### Supplied entries
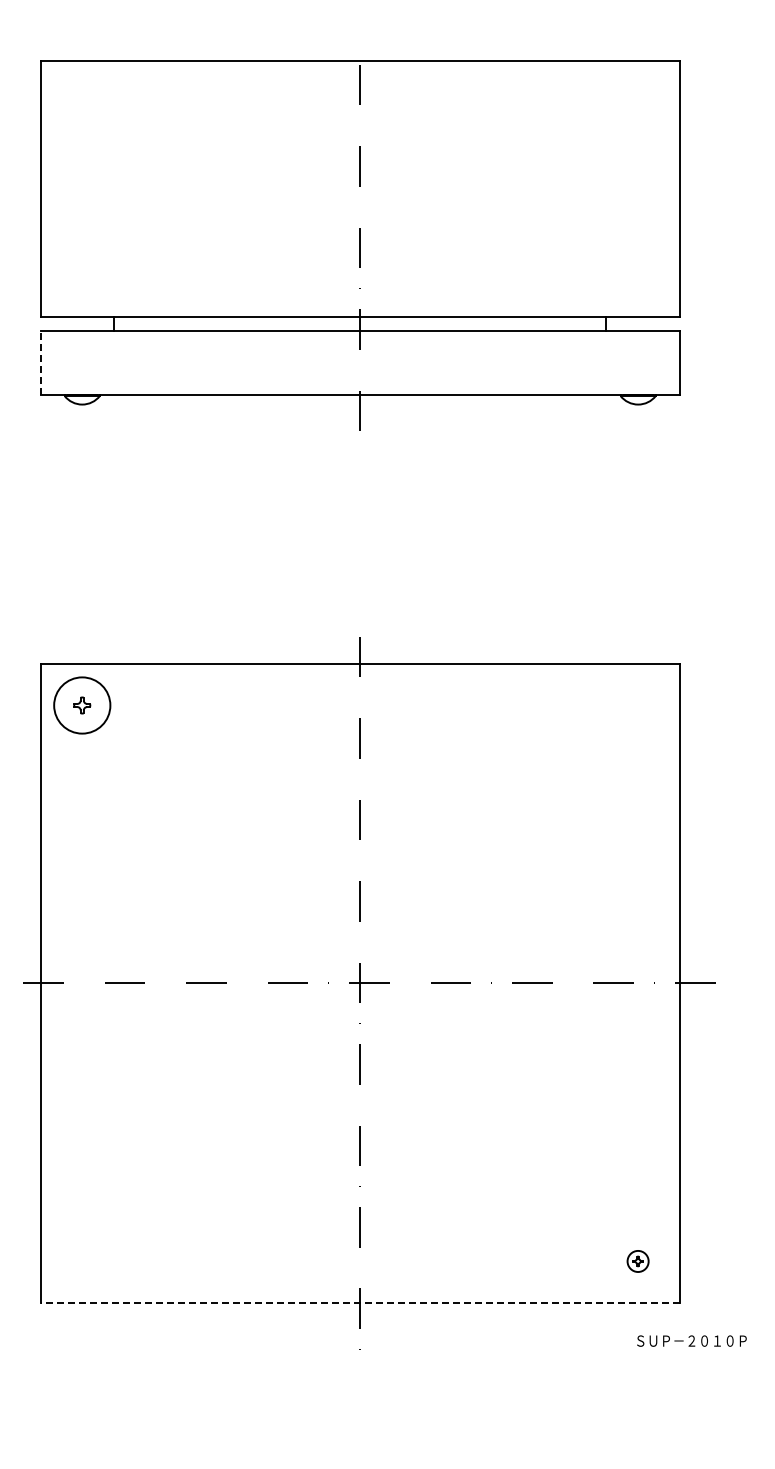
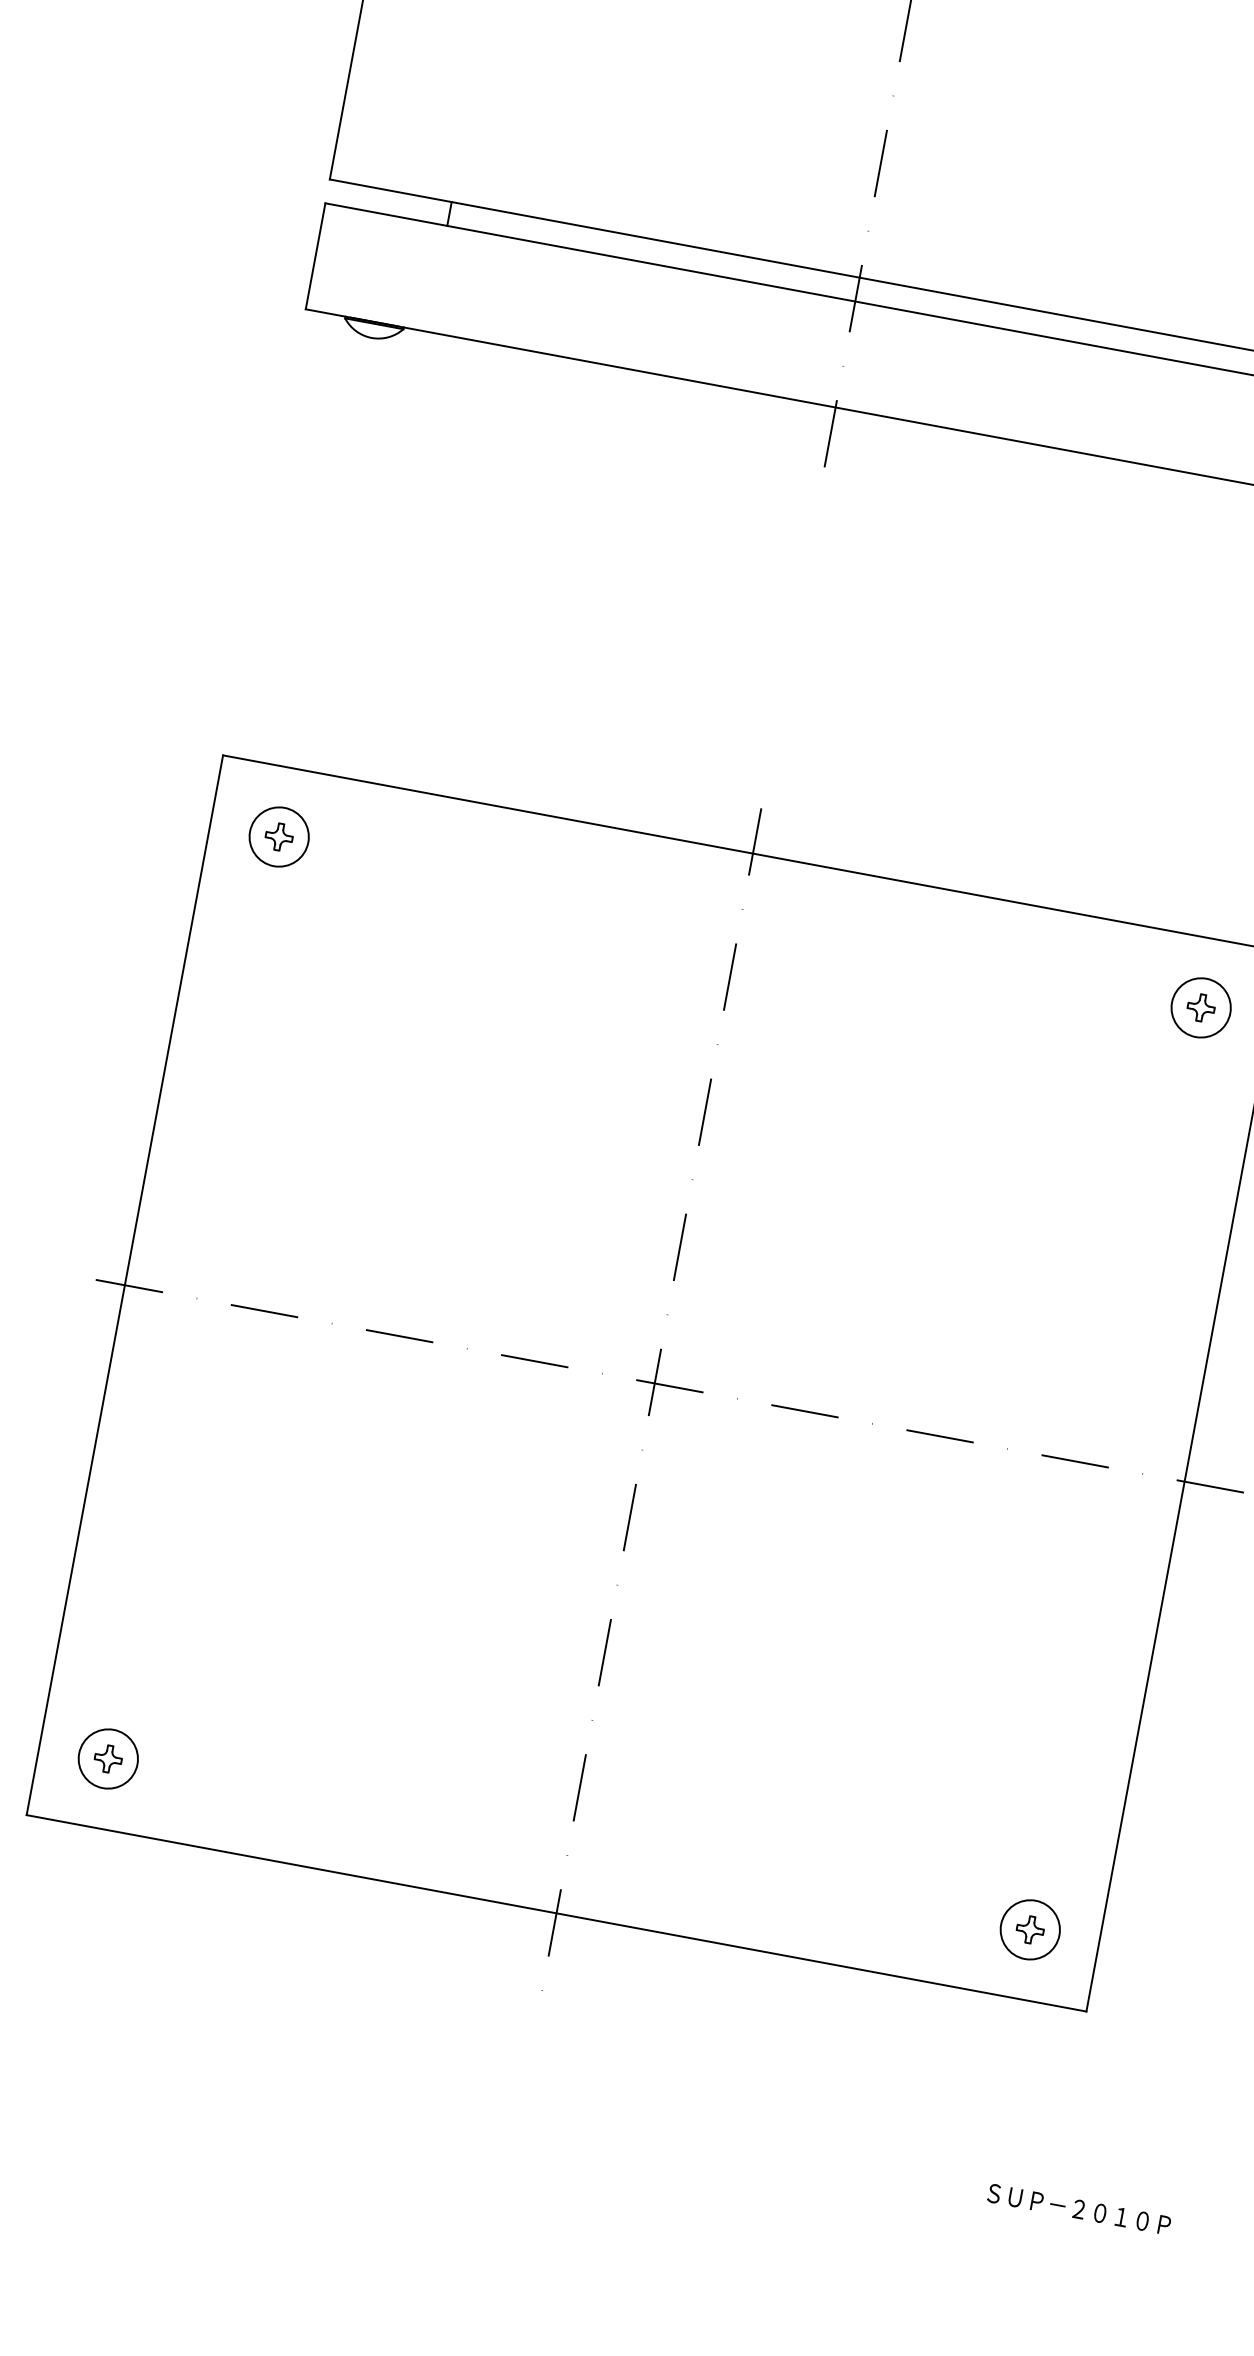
line: (40, 363) -> (315, 256), dashed -> solid
circle: (81, 705) -> (277, 836), size x0.62
part: (637, 705) -> (1200, 1007), added
part: (81, 1261) -> (107, 1758), added
part: (637, 1261) -> (1029, 1929), size x1.67
line: (359, 1302) -> (555, 1912), dashed -> solid
text: (691, 1340) -> (1078, 2208), moved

### Activity
When you copy the records above, keep every word exact but leave out the pictures.

### Result below
line: (40, 363) -> (315, 256), dashed -> solid
circle: (81, 705) -> (277, 836), size x0.62
part: (637, 705) -> (1200, 1007), added
part: (81, 1261) -> (107, 1758), added
part: (637, 1261) -> (1029, 1929), size x1.67
line: (359, 1302) -> (555, 1912), dashed -> solid
text: (691, 1340) -> (1078, 2208), moved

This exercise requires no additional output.